Assessing the sufficiency of authentication, courts have identified metadata elements that are not enough, in themselves, to prove a record. In addition to potential date/time instabilities discussed previously in this article, the Court in Arconic Corp. v. Novelis Inc. 2022 WL 409488, *5 (W.D. Pa. 2/10/2022), stated that “The author field of the metadata is not evidence of the actual preparer of a document … When a document is created in Microsoft Word, the user name entered on the File > Options > General tab is automatically added as the author in the metadata … The “author” field of the metadata is not authenticated[.]”
Authentication therefore can be a first — but not conclusive — step in the admissibility of metadata or any other evidence. Even where “photos and their date and time stamps are deemed authentic, [a party] may still elicit and present evidence regarding metadata reliability and accuracy.” Tamares Las Vegas Props. v. Travelers Indem. Co., 117 Fed. R. Evid. Serv. 1582, 2022 WL 476093, *5 (D. Nev. 2/16/2022).
The long-expanding scope, variability and use of metadata suggest that its discovery is a case-by-case undertaking. Indeed, significant decisions affecting the value and use of metadata in proceedings might be made by implication during basic recordkeeping for a business operation. When a situation has reached the point of an actual or reasonably anticipated proceeding, some questions to consider about metadata might include:
- Does metadata matter to any issues of authentication, timing, or merits of legal issues in the proceeding?

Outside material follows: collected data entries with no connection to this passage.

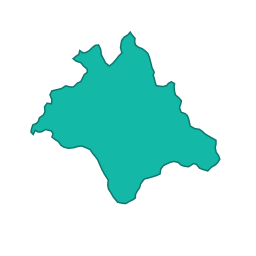 Astolfo Dutra, Minas Gerais, Brazil (Mercator projection), rotated 314°
{"feature_id": "56859067B65913887503429", "entity_name": "Astolfo Dutra", "entity_type": "district", "adm_level": 2, "iso_a3": "BRA", "parent_name": "Brazil", "parent_adm1": "Minas Gerais", "projection": "mercator", "projection_center": [-42.877, -21.322], "detail": "fine", "context": "isolated", "style": "filled", "palette": "teal", "viewbox_px": 256, "rotation_deg": 314, "n_neighbors": 0, "source": "geoboundaries", "source_scale": "gbopen_adm2", "svg_char_len": 1996}
<svg xmlns="http://www.w3.org/2000/svg" viewBox="0 0 256 256"><g transform="rotate(314 128 128)"><path d="M150.2,39.5L146.9,41.5L143.0,40.7L139.7,40.4L140.1,44.4L142.2,48.6L141.7,53.2L142.0,57.6L139.8,60.1L136.2,59.4L132.4,60.6L128.5,61.8L125.3,60.4L122.3,60.4L119.4,60.1L117.3,57.8L115.1,53.9L110.3,52.8L105.9,50.1L101.8,47.4L97.7,48.8L95.5,53.5L92.2,56.2L89.7,52.6L85.3,53.2L82.0,57.0L78.6,58.1L73.8,57.2L70.5,58.9L67.6,58.9L64.3,57.4L60.5,59.1L57.7,61.0L57.5,64.3L61.8,62.9L62.7,66.2L64.9,68.3L69.7,69.8L72.6,74.9L71.8,78.1L68.7,79.5L69.0,83.2L69.8,87.4L69.0,91.9L69.7,95.2L72.0,99.2L75.8,102.4L79.6,104.6L82.9,107.1L84.5,111.1L86.2,115.7L85.3,119.9L84.8,123.9L84.2,128.0L82.0,133.3L79.9,138.5L78.4,143.4L76.9,149.9L72.9,153.1L70.5,156.5L69.5,160.8L68.2,165.3L67.4,172.1L69.8,176.0L72.1,178.9L76.0,179.9L79.9,181.4L82.8,181.9L85.3,179.6L89.2,178.4L92.9,177.9L96.3,176.0L99.9,175.4L102.8,175.2L105.9,177.2L110.1,179.6L113.9,181.7L117.3,182.9L121.2,180.1L125.6,179.6L129.7,181.0L133.2,182.5L136.0,184.4L138.1,188.0L138.1,191.4L139.5,194.9L142.2,198.5L147.9,199.8L149.4,202.5L148.8,207.2L150.0,210.3L152.5,215.2L157.8,215.2L162.4,216.5L165.4,216.5L169.3,215.7L171.0,212.4L171.8,208.2L174.6,204.2L177.5,202.5L180.3,199.8L179.2,195.6L178.0,191.0L177.3,187.5L177.2,183.8L176.7,180.4L173.9,176.4L172.6,171.2L175.9,166.6L178.1,162.2L178.0,159.1L176.2,155.1L178.6,150.7L182.1,149.1L184.7,147.5L185.0,143.0L184.7,139.3L186.6,136.1L189.8,132.4L192.3,130.6L191.3,127.0L188.3,126.1L185.3,126.3L182.4,124.6L180.3,122.1L178.1,118.9L180.0,115.3L182.0,112.4L183.3,109.6L186.3,108.1L188.1,103.3L191.0,98.7L193.7,94.3L195.4,90.4L195.4,86.7L194.9,83.0L193.4,79.6L192.9,76.1L194.3,73.2L197.4,70.7L197.7,66.5L198.5,62.9L195.1,63.3L190.7,62.1L186.7,62.6L183.9,64.4L180.6,66.8L177.8,71.4L172.9,71.4L168.2,71.9L163.8,72.1L159.6,71.5L159.2,66.6L160.5,62.9L162.1,58.1L165.7,53.5L167.3,49.1L164.6,47.0L161.5,46.5L156.8,46.4L153.1,45.3L150.7,43.2L150.2,39.5Z" fill="#14b8a6" stroke="#0f766e" stroke-width="1.5"/></g></svg>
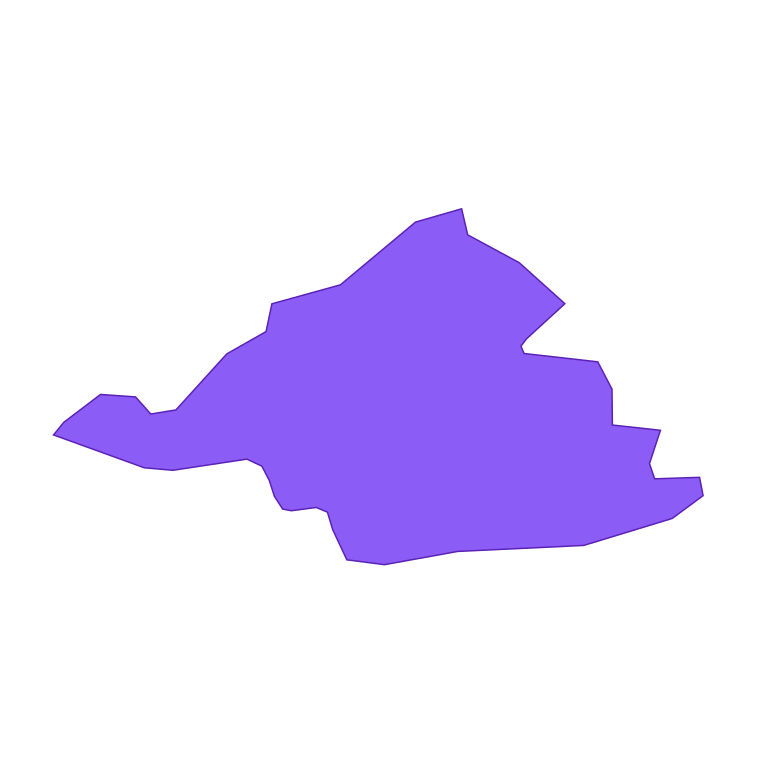 outline of Falkirk, rotated 184°
{"feature_id": "GBR-2015", "entity_name": "Falkirk", "entity_type": "Unitary District", "adm_level": 1, "iso_a3": "GBR", "parent_name": "United Kingdom", "parent_adm1": "", "projection": "mercator", "projection_center": [-3.764, 55.973], "detail": "fine", "context": "isolated", "style": "filled", "palette": "violet", "viewbox_px": 768, "rotation_deg": 184, "n_neighbors": 0, "source": "natural_earth", "source_scale": "10m", "svg_char_len": 684}
<svg xmlns="http://www.w3.org/2000/svg" viewBox="0 0 768 768"><g transform="rotate(184 384 384)"><path d="M408.8,206.0L425.1,235.3L431.5,252.2L442.9,256.1L467.6,251.1L476.4,252.2L485.5,264.3L491.7,279.8L500.1,293.5L515.6,299.5L588.5,283.2L617.3,283.7L710.1,310.1L700.8,323.4L666.1,353.8L631.0,353.8L614.6,337.8L589.8,343.6L542.9,403.1L505.3,428.1L501.4,456.2L434.4,479.9L363.9,547.7L318.8,564.2L310.9,538.6L257.5,514.4L209.2,476.7L245.0,439.0L250.0,431.3L246.4,424.2L172.3,421.0L156.2,394.8L153.3,359.0L105.0,357.1L113.6,323.1L107.4,308.3L62.7,312.9L57.9,294.9L87.1,270.0L173.5,236.9L298.9,222.1L370.9,203.8L408.8,206.0Z" fill="#8b5cf6" stroke="#5b21b6" stroke-width="1.5"/></g></svg>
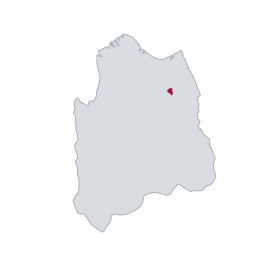 Oyun, Kwara, Nigeria (highlighted), rotated 156°
{"feature_id": "59680162B5525087107293", "entity_name": "Oyun", "entity_type": "district", "adm_level": 2, "iso_a3": "NGA", "parent_name": "Nigeria", "parent_adm1": "Kwara", "projection": "equal_earth", "projection_center": [4.677, 8.186], "detail": "fine", "context": "in_parent", "style": "filled", "palette": "rose", "viewbox_px": 256, "rotation_deg": 156, "n_neighbors": 0, "source": "geoboundaries", "source_scale": "gbopen_adm2", "svg_char_len": 4650}
<svg xmlns="http://www.w3.org/2000/svg" viewBox="0 0 256 256"><g transform="rotate(156 128 128)"><path d="M194.4,43.6L200.7,54.9L202.2,63.4L202.7,67.5L203.7,68.0L205.7,68.2L207.1,69.1L207.9,70.5L208.5,71.7L208.6,72.5L208.2,77.6L207.8,79.4L208.1,81.9L208.0,83.0L207.8,83.7L206.9,84.5L205.8,85.4L203.0,87.8L202.2,88.1L201.1,88.2L200.1,88.8L198.9,90.1L196.3,95.0L194.1,99.8L192.6,107.7L190.7,110.2L190.3,112.4L190.1,117.3L189.8,118.8L189.5,119.2L187.4,120.2L186.2,121.3L185.4,123.5L184.6,131.1L184.2,132.4L183.6,133.7L182.5,135.1L181.6,135.9L179.1,136.4L176.9,142.2L176.9,143.2L175.9,148.4L174.1,152.3L174.0,154.8L171.8,158.3L170.7,160.6L171.9,163.1L172.0,163.5L168.2,167.6L167.9,168.2L167.8,171.1L167.5,171.9L166.8,172.9L165.8,174.1L164.7,175.0L163.6,175.6L162.4,175.9L161.8,175.5L161.4,174.6L160.7,171.1L160.4,170.4L159.7,169.7L156.7,165.8L154.9,164.4L154.5,164.5L154.3,164.9L153.8,166.9L153.3,167.6L152.3,167.8L150.7,167.8L149.5,167.6L149.2,167.2L148.7,165.7L145.0,169.2L143.7,170.0L142.1,174.1L139.8,176.2L138.2,178.0L134.0,183.7L133.2,185.4L132.3,187.9L130.5,198.6L127.6,205.3L127.2,206.7L126.6,207.2L125.5,206.8L125.0,205.6L124.3,205.4L123.1,203.6L122.8,203.9L124.1,208.5L123.6,210.3L120.0,210.3L116.9,210.9L114.8,210.9L113.7,210.2L113.3,208.5L113.1,208.7L113.0,209.6L112.3,210.3L109.9,210.5L108.9,209.3L108.0,208.0L107.1,207.4L107.2,207.9L108.3,209.2L108.1,211.1L106.2,213.2L105.0,213.4L104.2,212.4L103.9,210.9L103.7,208.7L103.1,207.2L102.9,207.2L103.2,209.7L103.2,211.9L104.1,213.7L102.7,214.2L101.1,214.3L100.8,213.6L100.6,212.2L100.3,211.8L100.0,214.3L96.5,214.9L96.0,214.8L95.9,214.4L96.2,213.7L96.1,212.6L95.4,213.4L95.2,215.2L94.8,215.4L93.5,215.2L92.0,214.3L89.7,212.2L86.8,208.7L86.4,207.1L85.5,205.1L84.0,199.8L84.3,199.6L85.0,199.9L85.3,199.4L84.1,199.0L83.9,198.6L83.8,197.4L83.8,196.0L85.6,195.3L86.1,194.4L86.3,193.5L84.1,194.8L82.0,193.3L81.5,192.4L81.8,191.7L84.2,191.7L85.0,191.0L84.5,190.7L83.6,190.8L83.3,190.3L83.3,189.2L83.0,189.5L82.6,190.4L81.2,191.2L80.4,190.4L80.3,188.9L80.1,188.1L79.4,187.6L76.9,183.4L73.9,179.9L71.1,177.5L67.0,176.4L58.3,176.4L57.8,176.1L58.3,175.5L59.1,175.1L61.9,173.2L61.4,172.9L58.5,174.2L57.5,174.3L56.2,176.6L47.7,177.1L47.7,176.1L48.1,173.0L48.6,170.9L48.0,168.3L47.9,165.9L48.2,165.2L48.4,164.3L48.3,158.4L48.8,157.5L48.8,156.9L47.9,154.3L47.9,152.4L47.7,150.5L47.4,149.6L47.8,142.3L47.7,140.5L48.0,139.2L48.1,136.1L48.1,133.0L48.7,128.2L52.3,127.5L53.2,125.6L53.7,123.2L53.6,120.8L54.8,118.8L56.2,116.9L56.2,114.9L56.5,114.2L57.2,113.8L58.2,113.5L59.3,112.5L59.9,110.8L60.5,107.9L59.6,106.0L59.6,105.5L59.9,104.5L60.5,103.4L61.0,103.1L62.0,103.3L62.4,102.9L63.1,99.8L63.0,98.9L62.0,96.9L61.5,91.2L61.2,90.5L60.4,89.4L58.4,85.5L58.4,83.6L59.3,81.2L59.9,80.0L60.6,79.4L60.8,78.8L60.6,78.1L60.2,77.6L60.1,76.5L60.5,75.0L60.4,73.4L60.6,64.9L62.2,63.2L64.6,60.4L65.9,57.5L66.5,55.4L67.3,48.1L68.6,47.3L71.0,44.6L74.3,43.1L76.4,42.6L80.1,42.9L82.0,42.7L83.6,41.2L84.4,40.8L85.4,40.6L94.7,44.4L95.5,44.2L96.3,44.4L97.4,45.4L100.2,49.0L103.1,54.4L104.0,55.6L104.9,56.2L105.8,56.4L106.5,56.4L107.1,55.8L108.0,54.8L109.4,54.3L110.5,54.4L116.3,50.2L116.8,50.2L120.4,51.1L125.3,55.3L129.3,58.0L132.1,58.9L135.3,59.6L140.9,59.8L145.1,53.9L146.7,52.6L148.5,51.5L152.4,50.4L158.9,49.6L165.0,50.0L168.8,51.0L172.8,52.9L174.6,54.7L177.3,55.0L179.2,54.7L179.8,52.8L181.7,50.4L184.6,48.2L187.0,46.7L188.9,46.0L190.7,44.2L192.0,43.7L194.4,43.6ZM110.1,212.9L108.8,213.4L108.0,213.3L109.1,210.8L109.7,211.4L110.5,211.6L110.1,212.9Z" fill="#d9dde1" stroke="#a8b0b8" stroke-width="1"/><path d="M76.1,146.1L76.4,145.8L76.3,145.7L76.3,145.2L76.3,144.9L76.3,144.7L76.2,144.6L76.1,144.3L76.0,144.2L75.9,144.0L75.7,143.9L75.3,143.7L75.2,143.6L75.3,143.5L75.4,143.4L75.3,143.1L74.9,142.7L74.7,142.2L74.6,141.8L74.6,141.6L74.4,141.8L74.3,141.7L74.2,141.5L74.1,141.4L73.9,141.3L73.8,141.7L73.8,141.8L73.7,142.0L73.4,142.5L73.2,142.9L73.2,143.0L73.2,143.3L73.2,143.6L73.3,143.7L73.4,143.9L73.3,144.2L73.3,144.3L73.2,144.4L73.1,144.5L73.0,144.8L73.0,145.0L72.9,145.1L72.7,145.3L72.6,145.5L72.4,145.9L72.5,146.0L72.8,146.2L73.0,146.3L73.3,146.2L73.6,146.0L73.7,145.9L73.8,146.0L73.9,146.3L74.0,146.3L74.2,146.5L74.3,146.5L74.4,146.4L74.5,146.4L74.8,146.4L74.9,146.2L75.0,146.1L75.4,146.1L75.5,146.1L75.8,146.1L76.0,146.1L76.1,146.1ZM74.1,144.3L74.1,144.2L74.3,144.0L74.3,143.8L74.3,143.7L74.5,143.5L74.6,143.4L74.8,143.4L74.9,143.5L75.0,143.6L75.1,143.8L75.1,144.0L75.1,144.3L75.3,144.3L75.2,144.4L75.2,144.5L75.3,144.6L75.5,144.5L75.5,144.8L75.4,144.9L75.3,145.0L75.2,145.0L74.9,145.0L74.8,144.9L74.7,144.9L74.6,145.0L74.5,144.9L74.4,144.9L74.2,144.7L74.1,144.3Z" fill="#f43f5e" stroke="#9f1239" stroke-width="1.5"/></g></svg>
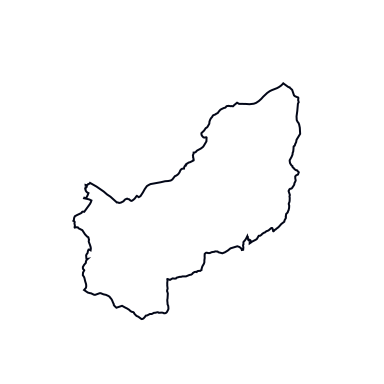 the district of Leordina, Maramures, Romania, rotated 302°
{"feature_id": "2599482B17965531619441", "entity_name": "Leordina", "entity_type": "district", "adm_level": 2, "iso_a3": "ROU", "parent_name": "Romania", "parent_adm1": "Maramures", "projection": "natural_earth1", "projection_center": [24.258, 47.775], "detail": "fine", "context": "isolated", "style": "outline", "palette": "ink", "viewbox_px": 384, "rotation_deg": 302, "n_neighbors": 0, "source": "geoboundaries", "source_scale": "gbopen_adm2", "svg_char_len": 6026}
<svg xmlns="http://www.w3.org/2000/svg" viewBox="0 0 384 384"><g transform="rotate(302 192 192)"><path d="M215.7,286.0L217.0,285.5L219.6,285.4L220.7,284.8L220.7,284.6L223.3,283.5L225.4,284.0L226.1,283.7L227.9,283.5L229.9,282.8L231.9,281.7L233.1,280.4L233.5,280.2L235.2,279.9L236.2,279.5L238.8,278.0L239.9,277.0L241.3,276.6L244.0,273.4L245.9,273.2L246.7,273.5L247.4,274.3L247.8,274.6L248.9,274.8L249.6,274.7L250.1,274.8L252.4,274.8L253.7,274.2L255.9,274.0L256.9,273.7L258.1,272.5L259.9,271.3L260.9,271.4L261.5,271.6L263.0,272.6L265.3,272.1L265.5,271.6L265.7,270.3L266.0,269.9L266.0,269.3L265.6,268.5L265.7,266.9L266.2,265.5L266.3,264.4L266.5,264.0L267.2,263.4L267.2,262.8L267.4,261.9L268.4,259.9L269.6,258.8L270.7,258.0L274.6,257.8L277.0,257.4L278.6,256.6L279.9,256.4L282.2,255.3L284.4,254.1L284.8,254.1L285.5,254.5L286.6,254.4L287.2,254.1L289.4,253.9L291.7,253.0L298.6,252.9L303.6,249.4L306.0,247.1L306.9,245.9L307.5,244.3L308.5,242.7L311.5,240.6L316.4,238.4L322.9,235.1L324.0,234.9L324.7,234.9L326.2,233.3L328.1,232.4L328.4,231.9L328.1,230.6L327.8,228.5L328.0,227.3L331.7,222.8L332.2,219.9L332.5,219.3L332.1,218.4L332.1,217.6L332.5,211.8L331.6,211.7L329.3,211.1L327.0,210.1L325.2,209.1L320.5,205.6L318.7,204.5L315.9,203.3L310.6,201.9L307.7,201.4L304.6,200.5L301.5,199.1L299.6,197.6L296.9,194.2L295.1,190.8L291.7,185.2L291.6,182.9L288.0,181.7L286.5,181.4L286.3,181.1L285.7,179.8L285.3,179.4L284.4,177.3L284.0,177.0L283.6,176.3L282.9,175.8L281.3,175.6L280.0,174.4L277.8,173.0L276.8,172.5L274.6,172.1L272.7,172.0L270.8,170.9L270.3,170.8L268.4,169.4L267.9,169.2L266.4,169.3L264.4,169.0L262.9,169.1L261.0,169.5L259.2,170.4L258.7,170.5L255.3,170.6L254.3,170.3L253.4,169.8L250.5,169.7L247.0,168.8L246.5,169.0L245.5,169.8L244.8,171.1L244.4,172.7L244.6,173.5L245.9,175.0L246.0,175.2L245.9,175.5L243.1,177.1L242.5,177.4L238.0,177.5L236.7,177.5L235.7,177.3L233.4,176.4L230.1,174.5L229.3,174.2L227.9,174.0L227.1,173.5L226.3,172.5L225.9,172.8L225.3,173.0L223.6,173.3L222.9,174.0L222.0,174.5L221.4,175.4L220.5,175.8L220.1,176.5L219.6,176.6L216.3,174.6L215.1,173.5L213.9,173.0L213.3,172.6L212.2,172.2L212.0,172.7L211.8,172.7L211.3,172.5L210.9,172.7L210.4,172.2L210.0,172.1L208.7,172.3L207.6,172.8L207.2,172.1L206.2,171.1L205.0,170.7L203.7,170.7L202.0,171.0L200.3,170.9L199.0,170.6L197.3,169.8L196.3,169.1L192.2,168.7L190.5,167.9L188.7,166.0L186.9,163.5L183.7,160.3L176.7,152.6L174.7,151.4L173.0,150.6L169.4,150.4L165.6,150.6L161.2,150.5L159.4,149.6L159.5,147.3L158.9,147.1L156.9,147.0L155.6,146.8L153.8,146.2L152.6,145.6L152.3,145.2L152.2,144.7L152.3,143.3L152.5,142.7L152.4,142.2L152.1,141.6L152.0,140.5L150.5,139.4L149.8,139.1L147.8,138.8L145.3,137.3L144.1,136.0L143.8,134.4L143.3,133.9L144.8,125.3L144.9,121.3L145.6,116.9L146.0,108.2L145.7,100.7L144.8,100.7L143.6,99.7L142.9,99.7L142.3,99.3L141.8,98.7L141.6,98.0L141.2,98.3L141.2,99.7L140.6,100.0L139.9,99.9L139.4,99.8L139.2,99.4L138.2,100.1L138.0,99.9L136.8,101.2L136.3,102.4L136.1,103.3L136.2,104.8L134.0,105.2L130.7,105.5L130.1,103.7L129.5,103.8L131.1,108.3L131.3,109.3L131.5,111.2L129.9,111.6L127.9,111.8L118.1,111.1L117.6,109.9L117.1,109.5L116.5,109.3L115.9,109.4L114.9,108.9L111.5,106.7L109.3,105.5L107.5,105.8L105.5,106.7L104.7,106.7L104.8,107.6L104.6,108.1L104.3,108.5L103.3,108.8L101.3,110.6L100.7,110.9L100.0,111.0L99.7,111.4L101.1,113.0L101.5,114.0L101.1,115.1L101.5,119.2L99.4,123.7L98.6,126.8L98.7,128.0L98.5,128.3L97.3,129.5L96.9,130.0L95.5,130.5L94.8,131.2L92.6,134.1L92.4,134.2L91.8,135.0L90.8,135.9L90.2,136.3L88.8,136.9L88.7,135.2L88.4,134.8L86.9,135.0L84.8,135.8L83.2,135.6L82.6,135.7L82.0,135.9L79.5,137.8L79.3,138.1L79.4,138.5L79.9,139.0L78.5,138.6L77.0,138.8L75.7,139.5L72.9,139.1L70.6,139.2L69.6,139.8L68.9,140.6L68.8,141.4L68.5,142.1L65.9,142.3L63.6,143.5L62.7,145.5L62.1,146.3L59.7,148.7L57.9,150.8L57.1,151.5L55.9,152.3L54.9,152.7L54.3,152.8L51.7,152.4L51.5,156.9L52.2,159.3L52.4,159.6L52.6,160.1L52.8,162.1L53.0,163.6L53.5,164.4L57.2,167.3L57.8,168.2L58.3,171.1L59.2,173.6L59.4,175.3L59.5,175.8L59.5,177.6L59.0,178.7L58.7,179.9L57.9,181.5L56.3,183.7L55.5,185.0L54.8,185.5L54.3,186.7L53.8,189.2L58.4,193.0L58.6,196.7L58.8,198.6L58.8,201.2L58.5,202.4L58.4,204.1L59.0,205.8L58.9,206.7L58.5,207.1L58.1,208.1L57.5,210.6L57.8,212.6L57.5,216.5L58.2,217.4L59.2,217.9L61.5,218.3L62.6,218.3L63.6,219.4L66.3,221.0L67.2,222.5L69.4,223.8L70.0,224.7L71.7,226.4L72.0,227.0L72.0,227.9L73.8,230.4L74.2,231.5L74.3,232.1L74.3,232.5L74.8,233.3L75.3,233.7L75.9,234.1L76.6,234.3L77.5,234.3L79.9,234.1L80.8,233.7L82.7,232.3L83.9,230.7L85.0,230.0L86.5,228.8L87.6,228.1L88.7,227.7L93.1,225.3L94.3,224.0L94.6,223.5L95.6,222.9L96.6,222.7L97.3,222.4L99.5,220.6L100.7,219.9L101.7,219.2L103.8,218.2L105.0,217.2L105.2,217.3L105.4,218.0L105.8,219.9L107.9,221.0L108.6,221.5L109.1,222.8L110.1,224.2L111.2,224.4L113.1,226.1L113.7,226.7L114.1,227.5L115.5,228.8L117.2,231.6L120.3,233.8L121.6,235.2L122.6,235.6L123.8,235.7L125.4,236.5L126.1,237.2L126.4,237.7L126.6,238.4L127.3,238.4L127.8,238.6L128.8,239.7L129.6,240.9L130.2,241.0L130.9,241.4L131.8,240.9L134.3,240.2L137.5,240.1L139.0,239.7L140.6,238.7L142.8,237.7L144.4,236.6L146.2,235.6L147.4,235.9L148.0,236.2L148.4,236.8L148.7,237.9L149.7,239.5L151.3,240.5L152.4,241.7L153.1,242.6L153.5,242.8L154.1,243.4L154.4,244.1L155.0,245.0L155.1,245.5L154.9,246.3L156.1,250.2L158.2,251.8L161.4,253.4L164.6,254.5L170.0,259.2L170.5,261.4L170.2,263.8L169.2,265.0L170.1,266.0L172.1,265.0L174.0,263.4L174.8,263.4L176.7,262.2L177.3,262.2L178.9,262.5L180.9,262.6L183.8,262.3L183.6,262.5L183.5,263.2L182.1,264.1L181.6,264.7L181.3,264.9L181.1,265.5L181.9,265.6L182.0,265.9L181.9,266.7L182.0,267.0L181.7,267.6L179.5,267.8L179.0,268.1L180.8,268.9L181.5,269.1L185.2,271.3L186.5,271.9L190.2,271.8L191.1,273.0L192.6,273.6L193.5,273.7L194.1,273.9L195.7,274.7L196.2,275.2L198.0,275.8L198.6,276.2L199.3,276.8L200.1,277.3L203.1,278.2L203.6,278.5L203.9,279.0L203.8,279.5L203.1,280.2L202.7,280.8L201.8,281.6L201.8,281.8L202.3,282.1L203.6,282.2L204.6,282.8L205.9,283.1L206.6,283.5L208.6,284.1L212.2,284.7L215.7,286.0Z" fill="none" stroke="#020617" stroke-width="2"/></g></svg>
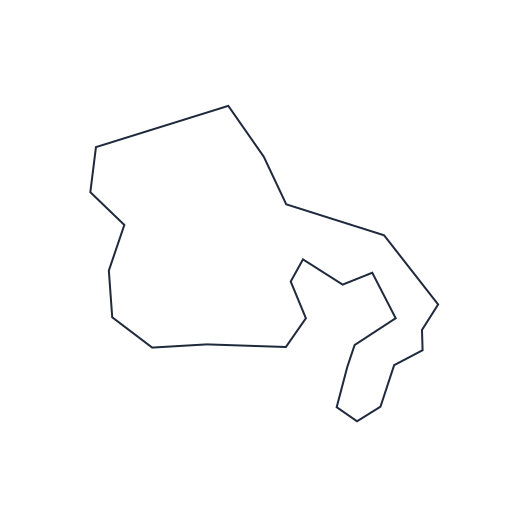 Makati, orthographic projection, rotated 24°
{"feature_id": "PHL-5553", "entity_name": "Makati", "entity_type": "Highly Urbanized City", "adm_level": 1, "iso_a3": "PHL", "parent_name": "Philippines", "parent_adm1": "", "projection": "orthographic", "projection_center": [121.053, 14.551], "detail": "fine", "context": "isolated", "style": "outline", "palette": "slate", "viewbox_px": 512, "rotation_deg": 24, "n_neighbors": 0, "source": "natural_earth", "source_scale": "10m", "svg_char_len": 499}
<svg xmlns="http://www.w3.org/2000/svg" viewBox="0 0 512 512"><g transform="rotate(24 256 256)"><path d="M415.5,365.9L391.2,361.3L384.5,320.1L382.3,297.2L408.9,256.0L369.0,224.0L346.8,246.9L300.3,240.0L298.1,265.2L326.9,292.6L320.3,327.0L247.1,356.7L198.4,381.9L149.6,370.5L127.5,329.2L123.1,281.2L78.7,265.1L65.5,221.6L169.6,130.1L222.8,162.2L262.6,196.5L364.6,185.0L442.1,226.2L437.7,256.0L446.5,274.3L426.6,299.5L431.0,343.0L415.5,365.9Z" fill="none" stroke="#1e293b" stroke-width="2"/></g></svg>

- Do any service provider agreements allow separate creation of metadata, or direct or derivative use of metadata that might be relevant to issues in the proceeding?
- Does the proceeding involve sequence or timing of activity related to any electronic communications or devices?
- Does the proceeding involve any particular types of information that are based upon use of custom applications?
- What costs or other issues might be involved in the identification and preservation of metadata for the proceeding?